= Thai spelling reform of 1942 =

The Thai spelling reform of 1942 was initiated by the government of Prime Minister Field Marshal Plaek Phibunsongkhram. The prime minister's office announced a simplification of the Thai alphabet on 29 May 1942. The announcement was published in the Royal Gazette on 1 June 1942. The reform was cancelled by the government of Khuang Aphaiwong on 2 August 1944. Following the November 1947 coup, Phibunsongkhram became prime minister for a second time, but did not revive the Thai language reform.

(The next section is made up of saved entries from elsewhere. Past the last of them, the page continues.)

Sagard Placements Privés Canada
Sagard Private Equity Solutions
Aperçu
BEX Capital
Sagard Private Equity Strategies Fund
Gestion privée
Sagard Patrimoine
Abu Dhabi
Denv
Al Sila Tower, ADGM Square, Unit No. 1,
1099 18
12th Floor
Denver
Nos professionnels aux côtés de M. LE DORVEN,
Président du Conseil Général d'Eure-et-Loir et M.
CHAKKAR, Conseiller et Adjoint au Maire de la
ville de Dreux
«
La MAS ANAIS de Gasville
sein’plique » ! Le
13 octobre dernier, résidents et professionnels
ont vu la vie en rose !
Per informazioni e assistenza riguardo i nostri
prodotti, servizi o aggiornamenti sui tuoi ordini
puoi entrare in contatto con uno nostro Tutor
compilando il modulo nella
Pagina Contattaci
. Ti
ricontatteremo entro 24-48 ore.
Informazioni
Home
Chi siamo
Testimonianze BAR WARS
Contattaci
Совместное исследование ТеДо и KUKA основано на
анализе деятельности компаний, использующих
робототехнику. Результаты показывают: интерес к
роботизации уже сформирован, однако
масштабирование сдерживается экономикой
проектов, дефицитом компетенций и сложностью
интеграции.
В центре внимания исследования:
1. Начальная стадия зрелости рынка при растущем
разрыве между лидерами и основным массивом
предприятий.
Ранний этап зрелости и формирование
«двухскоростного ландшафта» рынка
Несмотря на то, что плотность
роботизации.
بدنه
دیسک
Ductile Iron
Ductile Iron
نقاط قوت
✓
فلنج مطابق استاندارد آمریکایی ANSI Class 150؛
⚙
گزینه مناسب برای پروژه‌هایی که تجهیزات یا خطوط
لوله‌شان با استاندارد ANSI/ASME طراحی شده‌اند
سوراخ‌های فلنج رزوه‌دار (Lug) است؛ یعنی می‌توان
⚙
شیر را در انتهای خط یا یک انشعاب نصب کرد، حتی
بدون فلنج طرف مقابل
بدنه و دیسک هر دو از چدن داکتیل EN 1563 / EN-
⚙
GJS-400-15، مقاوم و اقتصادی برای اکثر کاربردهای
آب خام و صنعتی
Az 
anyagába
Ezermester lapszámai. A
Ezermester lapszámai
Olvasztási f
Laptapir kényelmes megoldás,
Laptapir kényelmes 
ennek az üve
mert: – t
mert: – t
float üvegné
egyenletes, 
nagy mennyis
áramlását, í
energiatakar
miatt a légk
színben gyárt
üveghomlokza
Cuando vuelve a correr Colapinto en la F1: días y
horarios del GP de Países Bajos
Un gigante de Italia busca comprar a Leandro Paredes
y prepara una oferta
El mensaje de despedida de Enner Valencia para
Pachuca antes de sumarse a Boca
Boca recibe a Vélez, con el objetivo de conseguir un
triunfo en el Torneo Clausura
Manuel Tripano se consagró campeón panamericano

==Proposed simplification of the Thai writing system ==
A significant amount of redundancy of the Thai writing system was retained, in contrast to the simplification undertaken within the Lao language. The changes to simplify Thai spelling were:

- All of วรรค ฎ (i.e., ฎ ฏ ฐ ฑ ฒ ณ), the section of the alphabet corresponding to the Indic retroflex consonants, is gone, being replaced by their corresponding denti-alveolar consonants วรรค ด (ด ต ถ ท ธ น) //d t tʰ n//.
- For //aj//, the vowel ใ, used in twenty specific words, is uniformly replaced with ไ.
- ญ is replaced with ย //j// in initial position (e.g., ใหญ่ > ไหย่), but retained in final position as //n// without its "base" (ฐาน).
- Of the three high //s// consonants, ศ ษ ส, only ส is retained (e.g., ศึกษา > สึกสา).
- Initial //s// cluster ทร is replaced by ซ (e.g., กระทรวง > กะซวง).
- Leading ho ห, which typically combines with low-class consonants to make high-class consonants, replaces the leading o อ in these four words อย่า อยู่ อย่าง อยาก ( หย่า หยู่ หย่าง หยาก ).
- Many silent consonants that do not add to the pronunciation are eliminated (e.g., จริง > จิง, ศาสตร์ > สาตร).